Accendo il computer per informarmi meglio su quest'azienda, non voglio rischiare di andare lì pensando di lavorare in uno studio commerciale e infine ritrovarmi in una ditta di pulizie. Non che ci sia qualcosa di sbagliato, ma non mi pare il caso di presentarmi in giacca e camicia per pulire le scale.
Dalla prima ricerca rapida intuisco che sia roba davvero seria, lo studio vanta di recensioni tutte positive e di conseguenza un largo numero di utenze. Non so nulla di economia e commercio e non so cosa mi inventerò quando mi chiederanno le mie conoscenze a riguardo. Li confonderò con i miei discorsi contorti. Rimpiango la mia laurea in storia dell'arte, a quest'ora sarei già dovuta essere in un museo a rappresentare le più grandi opere a gruppi di ragazzi annoiati, e invece sono qui, costretta a rinnegare la mia vita precedente e ripartire da zero.

I miei ventotto anni li avevo immaginati diversamente.

Controllo il calendario: tra tre settimane mi tocca pagare la seconda rata di affitto e, a parte le mance racimolate al ristorante, non ho ancora visto uno stipendio. Sapevo che sarebbe stato difficile, ma questa è pura sopravvivenza e non è giusto che a pagarne le conseguenze debba sempre essere io.
Perchè ormai di Joy non esiste più nulla, se non il suo ricordo.

***

Lo studio commerciale si rivela essere un edificio di sette piani. Ho impiegato ben venti minuti prima di capire dove dovessi andare, ho preso tre ascensori e salito sei rampe di scale per raggiungere l'ufficio dell'uomo che mi stava aspettando, ovviamente all'ultimo piano. Sono appena le sette del mattino e qui dentro c'è un atipico via vai di persone agitate che mi hanno già trasmesso troppa ansia.
L'uomo che mi si presenta davanti ha un bell'aspetto: è elegante, brizzolato, in forma. Non credo raggiunga i cinquant'anni. Il suo modo di parlare mi affascina al punto tale da non concentrarmi sui suoi bellissimi occhi grigi, mi ha già chiesto di me e sostiene che non gli importi nulla del mio curriculum. Ho esultato in silenzio.
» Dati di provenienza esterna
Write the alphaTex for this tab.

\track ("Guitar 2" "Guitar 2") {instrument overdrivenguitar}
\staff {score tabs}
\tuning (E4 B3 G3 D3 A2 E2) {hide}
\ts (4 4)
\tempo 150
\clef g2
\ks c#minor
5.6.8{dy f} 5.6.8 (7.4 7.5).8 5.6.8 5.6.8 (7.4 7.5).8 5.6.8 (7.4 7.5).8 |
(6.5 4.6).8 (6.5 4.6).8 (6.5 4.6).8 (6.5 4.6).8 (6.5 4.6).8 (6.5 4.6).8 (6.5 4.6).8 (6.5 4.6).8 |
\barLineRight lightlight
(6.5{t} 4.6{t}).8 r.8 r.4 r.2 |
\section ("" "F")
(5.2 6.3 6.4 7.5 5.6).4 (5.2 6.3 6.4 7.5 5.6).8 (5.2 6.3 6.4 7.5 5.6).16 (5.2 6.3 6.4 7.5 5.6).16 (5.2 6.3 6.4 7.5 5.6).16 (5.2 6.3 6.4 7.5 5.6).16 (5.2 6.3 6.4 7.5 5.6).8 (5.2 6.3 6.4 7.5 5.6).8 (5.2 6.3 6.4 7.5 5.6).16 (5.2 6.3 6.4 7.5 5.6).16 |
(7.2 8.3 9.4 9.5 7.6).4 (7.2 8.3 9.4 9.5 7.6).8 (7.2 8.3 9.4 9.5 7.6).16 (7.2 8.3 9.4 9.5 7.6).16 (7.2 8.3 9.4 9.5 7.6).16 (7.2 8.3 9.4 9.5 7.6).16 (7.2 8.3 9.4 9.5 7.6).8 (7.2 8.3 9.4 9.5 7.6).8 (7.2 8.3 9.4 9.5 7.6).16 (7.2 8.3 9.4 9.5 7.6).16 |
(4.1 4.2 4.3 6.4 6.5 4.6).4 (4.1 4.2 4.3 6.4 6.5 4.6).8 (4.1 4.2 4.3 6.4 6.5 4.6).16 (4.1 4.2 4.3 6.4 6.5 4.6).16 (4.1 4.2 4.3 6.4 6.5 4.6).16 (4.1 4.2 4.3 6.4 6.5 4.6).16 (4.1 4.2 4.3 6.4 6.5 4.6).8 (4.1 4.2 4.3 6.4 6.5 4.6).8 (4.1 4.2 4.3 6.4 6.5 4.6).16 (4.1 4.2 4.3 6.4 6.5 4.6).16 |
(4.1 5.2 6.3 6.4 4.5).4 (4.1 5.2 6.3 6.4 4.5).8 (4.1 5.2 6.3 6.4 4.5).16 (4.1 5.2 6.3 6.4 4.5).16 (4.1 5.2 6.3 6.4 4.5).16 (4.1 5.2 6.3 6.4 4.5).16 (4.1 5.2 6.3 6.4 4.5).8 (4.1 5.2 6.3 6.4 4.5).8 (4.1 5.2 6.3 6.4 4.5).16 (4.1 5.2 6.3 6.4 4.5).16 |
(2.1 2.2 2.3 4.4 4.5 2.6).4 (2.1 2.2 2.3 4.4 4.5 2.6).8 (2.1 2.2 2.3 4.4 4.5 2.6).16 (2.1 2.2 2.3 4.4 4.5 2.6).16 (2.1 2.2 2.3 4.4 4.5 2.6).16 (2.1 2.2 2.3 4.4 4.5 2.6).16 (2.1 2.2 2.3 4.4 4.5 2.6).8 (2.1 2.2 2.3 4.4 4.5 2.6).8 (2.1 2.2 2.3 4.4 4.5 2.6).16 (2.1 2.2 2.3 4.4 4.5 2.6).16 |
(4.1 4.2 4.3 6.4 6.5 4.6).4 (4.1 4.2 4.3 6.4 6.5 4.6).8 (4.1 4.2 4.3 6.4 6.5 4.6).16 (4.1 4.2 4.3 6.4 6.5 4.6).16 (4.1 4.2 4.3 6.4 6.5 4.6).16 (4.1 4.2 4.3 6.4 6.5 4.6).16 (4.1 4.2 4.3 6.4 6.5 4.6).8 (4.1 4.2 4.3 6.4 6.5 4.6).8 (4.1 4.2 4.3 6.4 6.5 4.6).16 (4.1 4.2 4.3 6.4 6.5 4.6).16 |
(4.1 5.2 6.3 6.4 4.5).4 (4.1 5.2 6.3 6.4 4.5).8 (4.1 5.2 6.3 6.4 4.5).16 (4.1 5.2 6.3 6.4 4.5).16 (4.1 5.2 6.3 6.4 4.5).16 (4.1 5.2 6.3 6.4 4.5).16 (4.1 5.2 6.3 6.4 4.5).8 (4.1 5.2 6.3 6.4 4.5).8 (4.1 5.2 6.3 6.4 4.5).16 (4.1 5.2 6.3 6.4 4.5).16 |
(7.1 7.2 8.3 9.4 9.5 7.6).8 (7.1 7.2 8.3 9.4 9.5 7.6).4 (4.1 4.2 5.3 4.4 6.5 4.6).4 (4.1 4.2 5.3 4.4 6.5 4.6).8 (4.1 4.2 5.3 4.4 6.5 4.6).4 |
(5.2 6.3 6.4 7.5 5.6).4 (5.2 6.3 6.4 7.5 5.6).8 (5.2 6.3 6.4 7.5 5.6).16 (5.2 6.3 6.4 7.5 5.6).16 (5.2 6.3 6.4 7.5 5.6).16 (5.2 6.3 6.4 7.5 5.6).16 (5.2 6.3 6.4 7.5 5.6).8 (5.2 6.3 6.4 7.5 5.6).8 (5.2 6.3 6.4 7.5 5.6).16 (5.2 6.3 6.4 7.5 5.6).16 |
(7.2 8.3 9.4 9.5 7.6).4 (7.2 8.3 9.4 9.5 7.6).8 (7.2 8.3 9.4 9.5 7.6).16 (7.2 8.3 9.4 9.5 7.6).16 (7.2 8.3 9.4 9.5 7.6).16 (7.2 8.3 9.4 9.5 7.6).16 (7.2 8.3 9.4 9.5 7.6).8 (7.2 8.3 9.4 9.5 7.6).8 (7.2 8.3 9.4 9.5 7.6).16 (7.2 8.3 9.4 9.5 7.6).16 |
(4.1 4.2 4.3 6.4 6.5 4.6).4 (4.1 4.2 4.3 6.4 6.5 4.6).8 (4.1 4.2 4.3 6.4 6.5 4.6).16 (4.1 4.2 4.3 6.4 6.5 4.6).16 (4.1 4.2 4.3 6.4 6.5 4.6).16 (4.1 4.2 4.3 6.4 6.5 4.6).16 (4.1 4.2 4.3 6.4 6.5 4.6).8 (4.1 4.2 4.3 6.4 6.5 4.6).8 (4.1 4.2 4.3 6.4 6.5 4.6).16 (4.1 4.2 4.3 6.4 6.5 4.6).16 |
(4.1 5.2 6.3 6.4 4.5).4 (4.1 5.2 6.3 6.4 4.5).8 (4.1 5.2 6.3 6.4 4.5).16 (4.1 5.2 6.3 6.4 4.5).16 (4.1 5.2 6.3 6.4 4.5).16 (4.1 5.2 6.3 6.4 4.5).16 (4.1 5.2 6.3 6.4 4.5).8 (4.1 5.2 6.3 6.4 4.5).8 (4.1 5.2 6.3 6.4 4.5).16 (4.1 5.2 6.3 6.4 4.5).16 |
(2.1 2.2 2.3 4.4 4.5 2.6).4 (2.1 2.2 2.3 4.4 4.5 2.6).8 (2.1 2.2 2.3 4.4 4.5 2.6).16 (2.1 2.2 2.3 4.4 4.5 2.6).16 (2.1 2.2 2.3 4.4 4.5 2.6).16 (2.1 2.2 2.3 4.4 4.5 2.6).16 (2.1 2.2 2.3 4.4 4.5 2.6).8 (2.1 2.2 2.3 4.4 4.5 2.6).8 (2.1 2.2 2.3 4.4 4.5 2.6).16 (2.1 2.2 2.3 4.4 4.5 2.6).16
<<Sembra che lei sia abbastanza intelligente da imparare subito>>, sfodera un sorriso tremendamente luminoso e se non fossi me stessa mi imbarazzerei all'istante.

<<Conosco questa tecnica manipolatoria: lei mi sta facendo dei complimenti in modo che io dia il mio meglio per dimostrarle che non si sbaglia, in questo modo io sarò soddisfatta del lavoro ma lei più di me del mio rendimento>>, pronuncio troppo in fretta, scordandomi di quanto io debba ancora imparare a tacere. Non a caso il suo sorriso si spegne immediatamente, facendomi venire voglia di sbattere il mio bel visino su questa scrivania di legno massello. Fa una smorfia di dissenso, e il suo riposizionarsi meglio sulla sedia di pelle nera mi fa intuire che non sia a suo agio. Mi mordo l'interno della guancia, imbarazzata.

<<Mi scusi, era una pessima battuta, le assicuro che lavoro meglio di come parlo>>, cerco di rimediare mentre la mia mente si perde a ricordare in quale pattumiera io abbia gettato i resti del foglio che ho stracciato ieri. Potrei aver bisogno di quei numeri telefonici prima del previsto.

<<Può dimostrarmelo subito, mi segua>>, si alza improvvisamente, e rilascio un sospiro che non sapevo di star trattenendo. Mi fa strada verso un corridoio alla destra del suo ufficio, nel quale conto almeno altre sette porte da cui provengono suoni di computer e chissà che altro. All'ottava si ferma, e spero che il mio fiatone sia dovuto all'ansia e non al fatto che io sia fuori allenamento.

<<Questo sarà il suo ufficio per questi giorni di prova, lo condividerà con mia moglie che le insegnerà tutto ciò che ci sarà da sapere>>, pronuncia velocemente, inducendomi a osservare la sua mano sinistra sulla quale brilla una fede che non avevo ancora notato.

<<Passerà la maggior parte del tempo davanti al computer, controllerà le varie email e prenderà le prenotazioni dei clienti che, si prepari, sono tanti>>, ghigna compiaciuto, e già lo immagino disteso in una vasca colma di banconote in una villa imperiale mentre beve champagne di qualità. Annuisco spaesata. Ho già dimenticato la direzione per raggiungere questo ufficio e il non sapere cosa mi aspetta mi genera inquietudine.

<<Il suo turno comincerà alle 8 in punto e terminerà alle 14, dal lunedì al venerdì, massima puntualità, serietà, impegno, si presenti sempre ordinata, niente battutine fuori luogo>>, il suo tono cambia pronunciando quest'ultima frase, deve aver già intuito che persona sono. Dovrò imparare a mordermi la lingua se non voglio finire sotto a un ponte.

<<Tra mezz'ora comincia, può accomodarsi in postazione e iniziare ad accendere il computer e ad accedere alla posta elettronica. Mia moglie sarà qui a breve, le fornirà tutte le credenziali necessarie, alle 10.30 avrà diritto a una pausa di mezz'ora, la linea telefonica riguarda solo il mio studio commerciale, per altre esigenze può trasferire le telefonate agli altri colleghi. Qui ha un foglio con su scritte le varie linee>>, me lo porge, e comincio già ad avere mal di testa.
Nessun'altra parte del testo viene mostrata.